Thursday, June 8, 2017

The setting of Andre Dubus's "Killings" is an important literary element that is often overlooked. In what way does setting play a significant role...

"Killings" by Andre Dubus is a work that deals with the emotional struggle of Matt Fowler after his son is murdered by a man named Richard Strout. The short story often jumps through time and place, sometimes landing in a car in city traffic along the Charles River and other times in a bar or at a funeral. The constant, however, is Boston. The city of Boston is a recurring place in "Killings," as it is where each of these families live their day-to-day lives. Boston is contrasted in the story with the woods, where Fowler eventually murders Strout in retribution. A possible thesis regarding these settings could be: Dubus creates two parallel settings, Boston and the woods, which represent the compartmentalized feelings of Matt Fowler and his way of grieving. Boston represents the external and the commonplace, the everyday that Fowler has worked his entire life to enjoy. The woods, however, are more primal. 

Dubus sets up Boston early on in "Killings":



It was a cool summer night; he thought vaguely of the Red Sox, did not even know if they were at home tonight; since it happened he had not been able to think about any of the small pleasures he believed he had earned, as he had earned also what was shattered now forever: the quietly harried and quietly pleasurable days of fatherhood.



Boston is the place where Fowler composed his life. There are small pleasures that he used to enjoy in Boston, such as the Red Sox, or the gentle pleasures of having a stable family. When his son was murdered, Fowler lost the ability to enjoy these pleasures, but Boston remained. The city continues to stand after the death of his son, as his own body continues to stand, but the contents are not the same. Fowler suffers greatly, but he cannot express it externally. He compartmentalizes his feelings, but they are always present, similarly to the woods outside of Boston. These same woods are where Fowler will kill Richard Strout: 



Beyond the marsh they drove through woods, Matt thinking now of the hole he and Willis had dug last Sunday afternoon after telling their wives they were going to Fenway Park. They listened to the game on a transistor radio, but heard none of it as they dug into the soft earth on the knoll they had chosen because elms and maples sheltered it. Already some leaves had fallen.



Matt lives two lives. His outward life, the one in Boston, but then his internal life, which can be more closely compared to the wild woods. For instance, when digging a grave in these woods, the men cannot hear the pleasantries of their life in Boston. Here, their pain is more audible than the transistor radio or thoughts of Fenway Park, which normally distract them from their grief. 

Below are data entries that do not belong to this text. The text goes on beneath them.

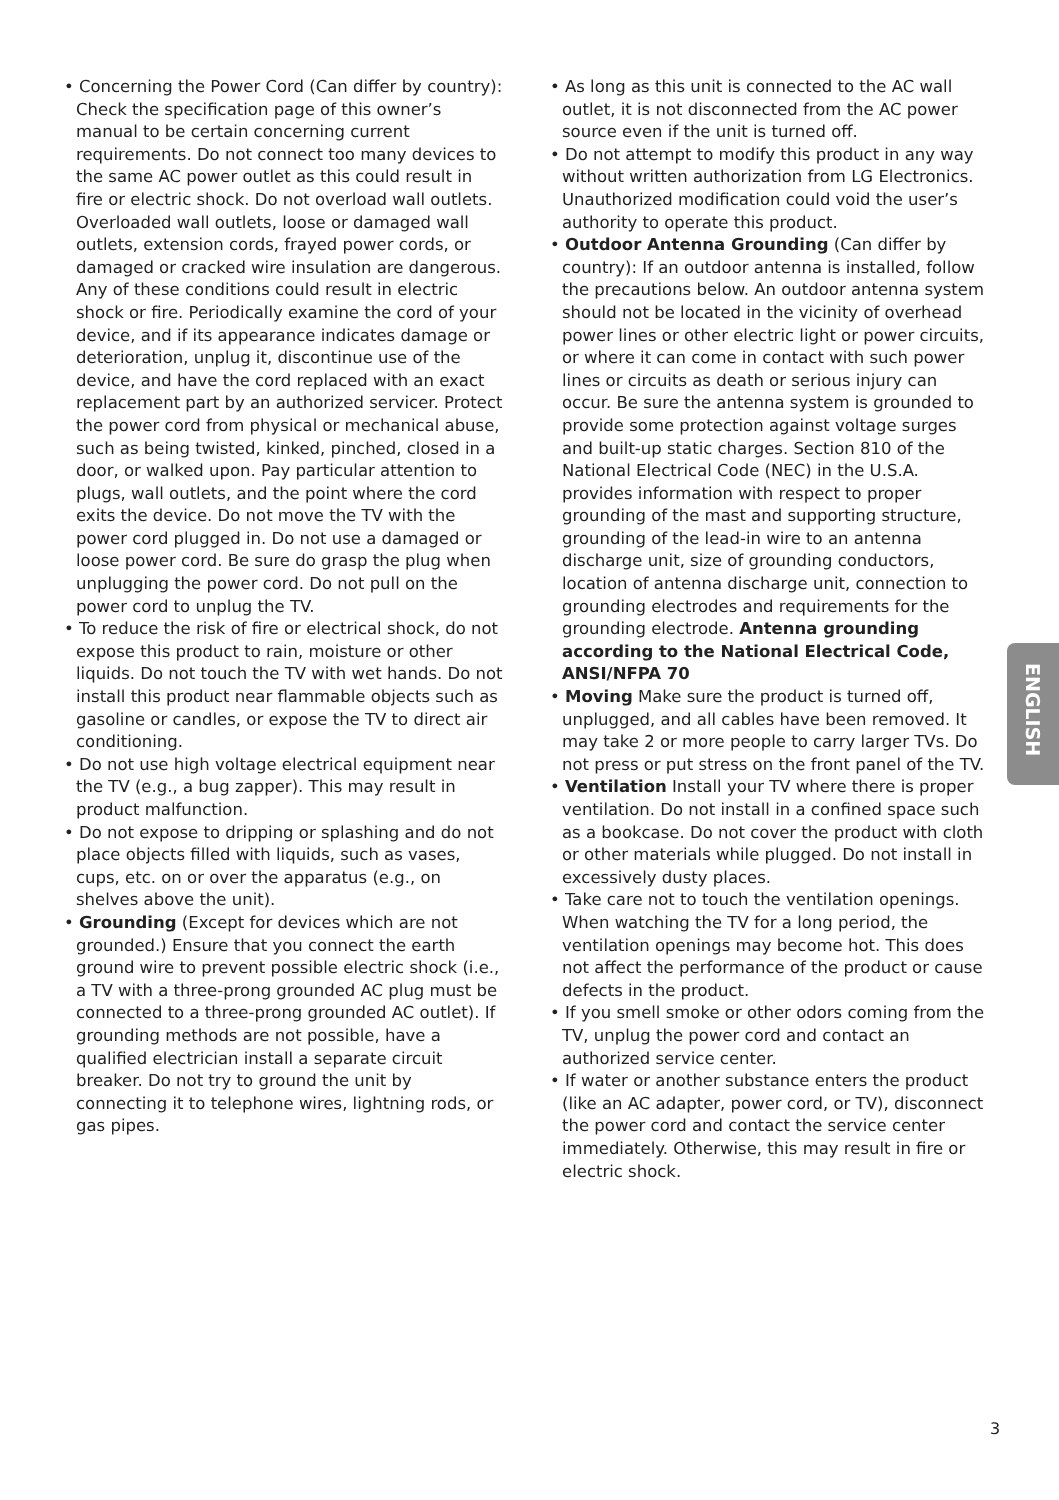• Concerning the Power Cord (Can differ by country): Check the specification page of this owner’s manual to be certain concerning current requirements. Do not connect too many devices to the same AC power outlet as this could result in fire or electric shock. Do not overload wall outlets. Overloaded wall outlets, loose or damaged wall outlets, extension cords, frayed power cords, or damaged or cracked wire insulation are dangerous. Any of these conditions could result in electric shock or fire. Periodically examine the cord of your device, and if its appearance indicates damage or deterioration, unplug it, discontinue use of the device, and have the cord replaced with an exact replacement part by an authorized servicer. Protect the power cord from physical or mechanical abuse, such as being twisted, kinked, pinched, closed in a door, or walked upon. Pay particular attention to plugs, wall outlets, and the point where the cord exits the device. Do not move the TV with the power cord plugged in. Do not use a damaged or loose power cord. Be sure do grasp the plug when unplugging the power cord. Do not pull on the power cord to unplug the TV.
• To reduce the risk of fire or electrical shock, do not expose this product to rain, moisture or other liquids. Do not touch the TV with wet hands. Do not install this product near flammable objects such as gasoline or candles, or expose the TV to direct air conditioning.
• Do not use high voltage electrical equipment near the TV (e.g., a bug zapper). This may result in product malfunction.
• Do not expose to dripping or splashing and do not place objects filled with liquids, such as vases, cups, etc. on or over the apparatus (e.g., on shelves above the unit).
• Grounding (Except for devices which are not grounded.) Ensure that you connect the earth ground wire to prevent possible electric shock (i.e., a TV with a three-prong grounded AC plug must be connected to a three-prong grounded AC outlet). If grounding methods are not possible, have a qualified electrician install a separate circuit breaker. Do not try to ground the unit by connecting it to telephone wires, lightning rods, or gas pipes.
• As long as this unit is connected to the AC wall outlet, it is not disconnected from the AC power source even if the unit is turned off.
• Do not attempt to modify this product in any way without written authorization from LG Electronics. Unauthorized modification could void the user’s authority to operate this product.
• Outdoor Antenna Grounding (Can differ by country): If an outdoor antenna is installed, follow the precautions below. An outdoor antenna system should not be located in the vicinity of overhead power lines or other electric light or power circuits, or where it can come in contact with such power lines or circuits as death or serious injury can occur. Be sure the antenna system is grounded to provide some protection against voltage surges and built-up static charges. Section 810 of the National Electrical Code (NEC) in the U.S.A. provides information with respect to proper grounding of the mast and supporting structure, grounding of the lead-in wire to an antenna discharge unit, size of grounding conductors, location of antenna discharge unit, connection to grounding electrodes and requirements for the grounding electrode. Antenna grounding according to the National Electrical Code, ANSI/NFPA 70
• Moving Make sure the product is turned off, unplugged, and all cables have been removed. It may take 2 or more people to carry larger TVs. Do not press or put stress on the front panel of the TV.
• Ventilation Install your TV where there is proper ventilation. Do not install in a confined space such as a bookcase. Do not cover the product with cloth or other materials while plugged. Do not install in excessively dusty places.
• Take care not to touch the ventilation openings. When watching the TV for a long period, the ventilation openings may become hot. This does not affect the performance of the product or cause defects in the product.
• If you smell smoke or other odors coming from the TV, unplug the power cord and contact an authorized service center.
• If water or another substance enters the product (like an AC adapter, power cord, or TV), disconnect the power cord and contact the service center immediately. Otherwise, this may result in fire or electric shock.
ENGLISH
3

After the brutal paragraph describing the death of Richard Strout ("...squirming on his belly, kicking one leg behind him, pushing himself forward, towards the woods.") Dubus immediately takes the reader back to Boston. Life continues in Boston, despite the murder that took place in the woods. Later that morning, in bed with his wife, Matt thinks about Strout's daughter, also lying in her bed. He weeps for her, but only in his heart, and not out loud. This is one of the great tragedies of this story, the fact that the murder of Richard Strout does not unite Matt's internal and external worlds. He still can only feel his pain internally, and cannot find a way to properly express it in Boston. Like the woods that always surround Boston, Matt Fowler's pain is an ever-present wilderness, always reminding him of his loss.